> **Verilen Metin**:
Mancini hancı mı?

Abone Ol

Galatasaray’ın 2–0 yenildiği Chelsea maçının uzatmalar da dahil son 5 dakikasını seyredebildim.

Seyretmez olaydım, bu beş dakikanın daha başlangıç saniyelerinde İtalyan teknik direktör Mancini’nin ofsaydıyla karşılaştım.

Ofsayt pozisyonu, evet evet, futbol hastalarının, hele hele Türkiyeli futbol hastalarının kolay kolay katlanabileceği bir sahne değildi.

Adam yedekler kulübesinde oturuyor. Bacaklarını gövdesi hizasında olan yeşil saha zeminine uzatmış. Şekil-A, vücut, doksan derecelik bir açı. Bacaklarıyla uzuneşek oynuyor, birisi diğerinin üzerine bindirilmiş. Gel keyfim gel, mağlubiyetle bitecek biraz sonra maç, 2–0!

Ama umurunda değil herifçioğlunun, maçı ruhuyla, kanıyla değil, güya gözleriyle, ama daha çok ayak tabanlarıyla izliyor.

Bu tarz duruşa bir ad buldum hemen, “Mancini Yatışı” yahut “Mancini Satışı”!

Ense yapıyor ya, bunun için “yatış” diyoruz. Ama böylesi durumlarda bu görseli yansıtanlara ‘ruhsuz’, ‘kansız’ denir bizde. Yani bir şekilde “satış”tan dem vurulur.

Ama bu kelimelerin yer aldığı cümle İtalyanca bu nasıl söylenir, birisi, tercihen Mancini’nin mütercimi (şu ikide bir tercüme krizi yaratan mütercim!) benim yerime söylesin, ruhsuz, kansız nasıl denirse desin!

Bak desin, Mancini hazretleri, şöhretli bir yazar senin için şöyle şöyle diyor diye de eklesin!

Bunu bir emir olarak telakki etsin mütercim; stattaki binler, onbinler uzaklıktan ötürü görmemiş olabilir, onlar adına; televizyon başındaki milyonlar mutlaka görmüştür, ama seslerini duyurabilecek bir kanal bulamamışlardır, onlar adına, bütün GS hastaları adına, hemen şimdi, söylesin!

> **Yönergeler**:
a - Mancini yazısında "Adam yedekler kulübesinde" ile başlayıp "ayak tabanlarıyla izliyor." ile biten kısmı olduğu gibi alıntılayın.
b - Mancini yazısına göre şu soruları kısaca cevaplayın:
(i) Galatasaray, Chelsea maçını hangi skorla kaybetti?
(ii) Yazar maçın ne kadarını izleyebildi?
(iii) Yazar, Mancini'nin oturuş şekline hangi iki adı buldu?
c - Mancini yazısını bittiği yerden devam ettirin.

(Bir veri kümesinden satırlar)
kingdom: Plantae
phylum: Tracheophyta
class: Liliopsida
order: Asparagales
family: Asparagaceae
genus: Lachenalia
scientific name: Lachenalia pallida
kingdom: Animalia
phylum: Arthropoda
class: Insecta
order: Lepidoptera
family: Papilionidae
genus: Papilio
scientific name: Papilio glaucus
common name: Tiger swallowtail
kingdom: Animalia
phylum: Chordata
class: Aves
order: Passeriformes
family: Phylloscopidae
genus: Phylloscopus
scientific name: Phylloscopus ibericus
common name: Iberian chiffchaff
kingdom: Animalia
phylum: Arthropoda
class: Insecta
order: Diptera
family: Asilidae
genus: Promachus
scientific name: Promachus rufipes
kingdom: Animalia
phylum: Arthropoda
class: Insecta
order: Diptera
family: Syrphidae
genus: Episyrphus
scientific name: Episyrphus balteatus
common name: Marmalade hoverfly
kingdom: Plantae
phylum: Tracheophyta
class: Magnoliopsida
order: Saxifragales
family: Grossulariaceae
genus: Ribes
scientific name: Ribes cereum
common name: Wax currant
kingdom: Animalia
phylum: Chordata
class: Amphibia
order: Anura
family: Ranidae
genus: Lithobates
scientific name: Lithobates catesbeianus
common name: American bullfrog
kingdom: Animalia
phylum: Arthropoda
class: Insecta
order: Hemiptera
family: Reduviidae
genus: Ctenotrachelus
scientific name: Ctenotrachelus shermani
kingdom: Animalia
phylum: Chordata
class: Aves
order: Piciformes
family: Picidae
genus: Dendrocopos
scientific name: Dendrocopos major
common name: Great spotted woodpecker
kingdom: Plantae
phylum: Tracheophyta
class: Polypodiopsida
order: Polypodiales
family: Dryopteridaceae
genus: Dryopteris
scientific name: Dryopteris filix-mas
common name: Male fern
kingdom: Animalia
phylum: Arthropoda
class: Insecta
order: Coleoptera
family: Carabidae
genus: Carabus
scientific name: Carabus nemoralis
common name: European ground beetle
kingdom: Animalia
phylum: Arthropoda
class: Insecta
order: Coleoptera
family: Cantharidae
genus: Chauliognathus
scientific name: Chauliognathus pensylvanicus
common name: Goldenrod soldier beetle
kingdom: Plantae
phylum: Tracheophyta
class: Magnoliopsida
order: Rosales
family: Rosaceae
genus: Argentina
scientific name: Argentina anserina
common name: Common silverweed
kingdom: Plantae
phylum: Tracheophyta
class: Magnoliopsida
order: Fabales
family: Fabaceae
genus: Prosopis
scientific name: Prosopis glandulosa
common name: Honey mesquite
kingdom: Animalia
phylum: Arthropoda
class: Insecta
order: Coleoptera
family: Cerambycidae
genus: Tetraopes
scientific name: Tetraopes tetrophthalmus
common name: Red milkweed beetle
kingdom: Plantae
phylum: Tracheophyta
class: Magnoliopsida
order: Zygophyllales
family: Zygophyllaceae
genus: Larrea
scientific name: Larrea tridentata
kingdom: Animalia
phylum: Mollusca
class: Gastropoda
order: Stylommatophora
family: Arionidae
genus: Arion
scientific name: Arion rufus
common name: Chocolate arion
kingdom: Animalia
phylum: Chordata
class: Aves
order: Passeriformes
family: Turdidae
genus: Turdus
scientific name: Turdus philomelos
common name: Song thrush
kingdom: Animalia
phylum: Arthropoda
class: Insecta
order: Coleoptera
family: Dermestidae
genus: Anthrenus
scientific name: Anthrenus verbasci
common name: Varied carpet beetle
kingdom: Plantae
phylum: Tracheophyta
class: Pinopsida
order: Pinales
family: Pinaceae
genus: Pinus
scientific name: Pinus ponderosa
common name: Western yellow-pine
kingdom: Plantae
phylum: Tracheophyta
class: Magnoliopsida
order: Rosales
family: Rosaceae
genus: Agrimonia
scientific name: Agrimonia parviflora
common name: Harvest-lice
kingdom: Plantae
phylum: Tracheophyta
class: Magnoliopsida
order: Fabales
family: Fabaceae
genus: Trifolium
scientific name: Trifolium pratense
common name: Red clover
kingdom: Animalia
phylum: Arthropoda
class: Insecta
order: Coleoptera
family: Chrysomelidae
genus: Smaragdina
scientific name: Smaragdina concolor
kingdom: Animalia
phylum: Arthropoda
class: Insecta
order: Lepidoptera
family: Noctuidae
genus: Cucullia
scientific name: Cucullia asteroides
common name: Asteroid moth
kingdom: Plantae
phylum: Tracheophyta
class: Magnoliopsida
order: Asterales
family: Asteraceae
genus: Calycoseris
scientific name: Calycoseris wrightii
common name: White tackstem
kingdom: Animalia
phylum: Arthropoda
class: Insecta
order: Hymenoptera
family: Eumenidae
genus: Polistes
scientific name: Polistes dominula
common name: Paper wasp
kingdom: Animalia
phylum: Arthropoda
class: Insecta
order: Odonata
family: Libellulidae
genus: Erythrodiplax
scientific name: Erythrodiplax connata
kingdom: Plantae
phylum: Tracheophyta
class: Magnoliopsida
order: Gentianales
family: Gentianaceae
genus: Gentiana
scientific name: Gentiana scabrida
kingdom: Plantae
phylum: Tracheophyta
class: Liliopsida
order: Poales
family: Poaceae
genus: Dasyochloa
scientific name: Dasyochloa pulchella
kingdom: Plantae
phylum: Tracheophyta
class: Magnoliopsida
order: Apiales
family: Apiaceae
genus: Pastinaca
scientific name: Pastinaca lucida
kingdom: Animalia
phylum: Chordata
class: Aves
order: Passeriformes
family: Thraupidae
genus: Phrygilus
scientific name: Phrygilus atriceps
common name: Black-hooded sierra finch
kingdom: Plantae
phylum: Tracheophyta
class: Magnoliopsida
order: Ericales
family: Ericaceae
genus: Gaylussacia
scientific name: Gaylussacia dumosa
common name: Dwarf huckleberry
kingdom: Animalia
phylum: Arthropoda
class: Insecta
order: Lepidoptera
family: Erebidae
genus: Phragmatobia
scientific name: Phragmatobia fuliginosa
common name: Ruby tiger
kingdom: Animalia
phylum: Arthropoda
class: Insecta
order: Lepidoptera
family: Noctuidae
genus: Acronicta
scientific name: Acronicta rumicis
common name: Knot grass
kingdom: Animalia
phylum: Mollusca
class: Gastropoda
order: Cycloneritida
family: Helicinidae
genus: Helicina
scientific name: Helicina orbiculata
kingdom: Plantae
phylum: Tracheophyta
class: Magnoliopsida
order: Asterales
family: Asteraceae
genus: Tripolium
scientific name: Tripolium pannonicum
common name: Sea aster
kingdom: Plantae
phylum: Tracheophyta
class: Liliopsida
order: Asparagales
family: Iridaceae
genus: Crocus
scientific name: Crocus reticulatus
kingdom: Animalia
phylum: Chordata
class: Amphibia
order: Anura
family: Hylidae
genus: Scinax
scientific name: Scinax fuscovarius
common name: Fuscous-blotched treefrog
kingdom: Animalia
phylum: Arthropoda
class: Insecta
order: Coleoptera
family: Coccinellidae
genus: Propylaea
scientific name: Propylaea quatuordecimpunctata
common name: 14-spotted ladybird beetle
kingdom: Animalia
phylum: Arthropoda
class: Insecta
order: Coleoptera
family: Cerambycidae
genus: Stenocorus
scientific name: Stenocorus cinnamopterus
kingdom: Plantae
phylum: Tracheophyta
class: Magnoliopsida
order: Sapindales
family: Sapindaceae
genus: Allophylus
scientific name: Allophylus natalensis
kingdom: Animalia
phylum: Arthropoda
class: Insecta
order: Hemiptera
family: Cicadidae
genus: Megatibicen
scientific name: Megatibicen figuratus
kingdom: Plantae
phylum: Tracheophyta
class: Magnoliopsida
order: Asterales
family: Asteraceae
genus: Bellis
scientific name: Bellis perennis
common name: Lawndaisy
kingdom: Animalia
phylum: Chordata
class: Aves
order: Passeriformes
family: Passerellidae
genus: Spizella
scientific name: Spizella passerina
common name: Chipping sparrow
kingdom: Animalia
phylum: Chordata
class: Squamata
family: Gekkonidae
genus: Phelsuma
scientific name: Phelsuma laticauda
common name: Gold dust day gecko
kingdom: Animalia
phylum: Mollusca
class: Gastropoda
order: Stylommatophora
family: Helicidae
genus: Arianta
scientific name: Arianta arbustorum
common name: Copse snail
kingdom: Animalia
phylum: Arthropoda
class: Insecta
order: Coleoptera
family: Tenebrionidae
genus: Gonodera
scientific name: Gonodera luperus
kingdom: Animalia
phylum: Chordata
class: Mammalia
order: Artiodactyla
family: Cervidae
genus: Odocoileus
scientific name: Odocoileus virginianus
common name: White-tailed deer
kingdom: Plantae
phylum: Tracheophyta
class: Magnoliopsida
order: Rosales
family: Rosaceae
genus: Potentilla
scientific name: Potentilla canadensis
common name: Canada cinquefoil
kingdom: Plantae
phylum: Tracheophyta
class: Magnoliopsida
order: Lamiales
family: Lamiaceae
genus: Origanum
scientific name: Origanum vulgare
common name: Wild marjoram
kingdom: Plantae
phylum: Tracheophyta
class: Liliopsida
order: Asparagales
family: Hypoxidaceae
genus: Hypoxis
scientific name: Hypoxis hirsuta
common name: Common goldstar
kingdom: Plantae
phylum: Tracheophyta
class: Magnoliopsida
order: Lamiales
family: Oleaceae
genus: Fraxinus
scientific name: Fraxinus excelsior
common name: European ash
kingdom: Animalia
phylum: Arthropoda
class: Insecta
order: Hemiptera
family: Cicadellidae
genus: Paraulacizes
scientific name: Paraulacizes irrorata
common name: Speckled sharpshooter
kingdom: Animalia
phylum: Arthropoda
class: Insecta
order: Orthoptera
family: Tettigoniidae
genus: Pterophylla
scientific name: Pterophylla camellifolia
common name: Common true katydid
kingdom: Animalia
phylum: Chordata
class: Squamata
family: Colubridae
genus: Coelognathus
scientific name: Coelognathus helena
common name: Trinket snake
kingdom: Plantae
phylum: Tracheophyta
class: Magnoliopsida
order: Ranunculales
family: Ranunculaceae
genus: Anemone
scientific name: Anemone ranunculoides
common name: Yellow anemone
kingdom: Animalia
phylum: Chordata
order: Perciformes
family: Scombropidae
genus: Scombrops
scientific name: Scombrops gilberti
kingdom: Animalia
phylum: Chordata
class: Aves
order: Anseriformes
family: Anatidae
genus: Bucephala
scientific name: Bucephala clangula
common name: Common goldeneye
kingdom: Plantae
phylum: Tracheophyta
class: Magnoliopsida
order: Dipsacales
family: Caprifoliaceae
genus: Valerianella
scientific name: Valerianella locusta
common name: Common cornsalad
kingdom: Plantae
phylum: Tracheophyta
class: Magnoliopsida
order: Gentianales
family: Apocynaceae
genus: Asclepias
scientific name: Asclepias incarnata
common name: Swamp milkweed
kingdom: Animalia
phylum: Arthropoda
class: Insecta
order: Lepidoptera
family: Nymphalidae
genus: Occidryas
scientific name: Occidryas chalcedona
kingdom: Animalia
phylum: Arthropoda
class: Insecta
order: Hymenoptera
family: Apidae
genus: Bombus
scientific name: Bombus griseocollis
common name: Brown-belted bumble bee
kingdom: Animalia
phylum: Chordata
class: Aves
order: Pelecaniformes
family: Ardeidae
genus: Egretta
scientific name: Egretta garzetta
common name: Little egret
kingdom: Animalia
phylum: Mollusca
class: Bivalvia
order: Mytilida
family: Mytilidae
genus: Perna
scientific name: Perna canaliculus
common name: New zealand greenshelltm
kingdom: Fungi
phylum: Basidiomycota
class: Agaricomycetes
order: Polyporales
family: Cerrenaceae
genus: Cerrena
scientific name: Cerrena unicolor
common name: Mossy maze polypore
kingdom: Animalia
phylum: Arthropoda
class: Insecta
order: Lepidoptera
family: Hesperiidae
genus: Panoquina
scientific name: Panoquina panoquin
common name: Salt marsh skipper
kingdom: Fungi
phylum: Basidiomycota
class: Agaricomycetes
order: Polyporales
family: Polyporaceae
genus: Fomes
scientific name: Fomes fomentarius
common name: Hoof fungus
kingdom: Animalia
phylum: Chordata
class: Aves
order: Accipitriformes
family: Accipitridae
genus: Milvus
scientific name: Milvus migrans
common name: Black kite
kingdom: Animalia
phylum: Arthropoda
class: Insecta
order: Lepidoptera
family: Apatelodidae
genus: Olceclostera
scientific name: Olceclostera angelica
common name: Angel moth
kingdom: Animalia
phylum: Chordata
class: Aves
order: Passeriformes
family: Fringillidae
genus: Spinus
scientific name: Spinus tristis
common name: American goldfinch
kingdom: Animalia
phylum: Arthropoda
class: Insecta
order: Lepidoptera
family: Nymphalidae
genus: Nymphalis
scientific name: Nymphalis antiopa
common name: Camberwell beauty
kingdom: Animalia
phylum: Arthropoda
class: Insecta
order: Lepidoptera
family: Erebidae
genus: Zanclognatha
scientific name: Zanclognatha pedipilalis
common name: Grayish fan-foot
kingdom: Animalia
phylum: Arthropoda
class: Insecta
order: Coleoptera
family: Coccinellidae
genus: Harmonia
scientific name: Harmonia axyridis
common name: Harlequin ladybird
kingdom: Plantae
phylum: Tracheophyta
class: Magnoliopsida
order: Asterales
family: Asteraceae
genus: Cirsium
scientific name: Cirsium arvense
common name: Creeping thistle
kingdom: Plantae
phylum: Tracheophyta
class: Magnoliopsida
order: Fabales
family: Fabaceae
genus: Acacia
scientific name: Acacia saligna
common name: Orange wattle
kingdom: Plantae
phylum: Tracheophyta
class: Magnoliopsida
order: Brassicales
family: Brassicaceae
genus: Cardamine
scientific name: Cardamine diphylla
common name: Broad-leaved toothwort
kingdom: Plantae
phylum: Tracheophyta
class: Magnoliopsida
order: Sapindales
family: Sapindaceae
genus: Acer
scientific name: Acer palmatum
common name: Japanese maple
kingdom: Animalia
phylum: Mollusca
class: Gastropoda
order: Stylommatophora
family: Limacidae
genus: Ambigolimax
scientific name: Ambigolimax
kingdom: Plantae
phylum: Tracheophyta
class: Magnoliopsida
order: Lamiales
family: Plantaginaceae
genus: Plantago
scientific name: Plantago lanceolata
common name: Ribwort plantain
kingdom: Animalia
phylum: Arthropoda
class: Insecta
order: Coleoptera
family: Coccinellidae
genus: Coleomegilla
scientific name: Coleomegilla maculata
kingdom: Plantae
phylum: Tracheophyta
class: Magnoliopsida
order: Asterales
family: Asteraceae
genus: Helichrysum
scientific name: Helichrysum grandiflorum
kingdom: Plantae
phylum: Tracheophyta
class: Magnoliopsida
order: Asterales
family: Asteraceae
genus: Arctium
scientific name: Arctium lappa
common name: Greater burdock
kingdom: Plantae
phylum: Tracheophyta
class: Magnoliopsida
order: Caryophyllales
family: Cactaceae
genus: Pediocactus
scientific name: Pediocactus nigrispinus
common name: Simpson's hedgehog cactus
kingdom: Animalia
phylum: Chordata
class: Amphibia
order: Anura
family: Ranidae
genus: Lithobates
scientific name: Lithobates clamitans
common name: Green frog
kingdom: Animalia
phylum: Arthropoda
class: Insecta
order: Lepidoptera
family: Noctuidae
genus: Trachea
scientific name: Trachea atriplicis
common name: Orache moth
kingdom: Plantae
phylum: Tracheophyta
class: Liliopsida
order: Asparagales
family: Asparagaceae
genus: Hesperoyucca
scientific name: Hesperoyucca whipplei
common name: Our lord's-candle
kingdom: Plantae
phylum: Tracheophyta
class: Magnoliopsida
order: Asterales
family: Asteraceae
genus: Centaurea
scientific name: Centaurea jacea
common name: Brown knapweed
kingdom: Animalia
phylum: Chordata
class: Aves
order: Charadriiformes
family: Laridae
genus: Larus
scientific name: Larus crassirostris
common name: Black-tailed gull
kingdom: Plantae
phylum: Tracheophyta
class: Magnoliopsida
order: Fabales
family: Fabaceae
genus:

> **Cevaplar**:
a -
Adam yedekler kulübesinde oturuyor. Bacaklarını gövdesi hizasında olan yeşil saha zeminine uzatmış. Şekil-A, vücut, doksan derecelik bir açı. Bacaklarıyla uzuneşek oynuyor, birisi diğerinin üzerine bindirilmiş. Gel keyfim gel, mağlubiyetle bitecek biraz sonra maç, 2–0!

Ama umurunda değil herifçioğlunun, maçı ruhuyla, kanıyla değil, güya gözleriyle, ama daha çok ayak tabanlarıyla izliyor.

b -
(i) 2–0
(ii) Uzatmalar da dahil son 5 dakikasını
(iii) "Mancini Yatışı" ve "Mancini Satışı"

c -
2-0’dan maçı çevirebilecek bir takım varken sahada, sen niye böyle oturup durdun, Mancini! Kalksaydın ya ayağa, zaman zaman fırlayıp dursaydın ya…

Futbolcularına bağırıp, sihirli bir elle kulaklarını tutsaydın ya…

Sen bizi tanımıyor musun, hangi ülkenin çocuklarıyız bilmiyor musun, böylesi durumlarda nasıl bir tiple muhatap olmak isteriz, ilgilenmiyor musun

Rol yapsaydın, buna bile razıydık. Zira rolüne aldanır, gerçek sanırdık…

Ama sen bunu bile yapmadın, lüzum görmedin, 2-0’ı kabullendin, mağlubiyete razı oldun.

Dolayısıyla futbolcuların da asılmadı maça. Onlar da sana itibar etti, sana ayak uydurdu…

Şimdi, tam da burada, geçmişe gidelim mi Mancini

Mancini, sana soruyorum, senin buraya gelmene vesile olan maça, ne dersin

Buyur, al bakalım sana bir ödev, GS’nin 1-6’lık felaketiyle biten Real Madrid maçını seyret, Fatih Terim’i seyret, o maçtan sonra Terim’in basına verdiği demeçleri seyret… Seyret ve senin için takımdan gönderilen kahramanla arandaki farkı gör.

Seyret, gör, ibret al ve bizi anla.

Kendini hancı sanıyor olabilirsin, sanma, hancı değilsin…

Olabilir, maçta gözün olmayabilir, ama formayı ıslatmalı değil misin

“Kupada yok gözüm / Formayı ıslat gözüm!” diyor bak senin gibiler için seyirci…

Hakkını ver diyor, yaptığın işin…

Hakkını ver, hakkın hancılık değil, inandırıcılık…

Kendini hancı sanma, değilsin, bugün varsın, yarın yok…

Suyun ısınmaya görsün Mancini, seni bir mancınıkla atar bu seyirci…

Ne Ünal kurtarabilir seni, ne de Aysal, şöhretin bir çırpıda sel olur gider…

Maç 2–0 iken ense yapan teknik direktöre seyirci önce elense çeker, sonra ensesini seyreder…

Mancini, böyleyken böyle… İstersen git; ama kalacaksan bize hürmet et…

***

Sonuç:

Aslında her kayıt ve şart altında geçerli değil mi bu, bütün makam ve mevki sahipleri, halkına layıkıyla hürmet etmeli değil mi

Evet, aksini yapanlar, boyunun ölçüsünü alır...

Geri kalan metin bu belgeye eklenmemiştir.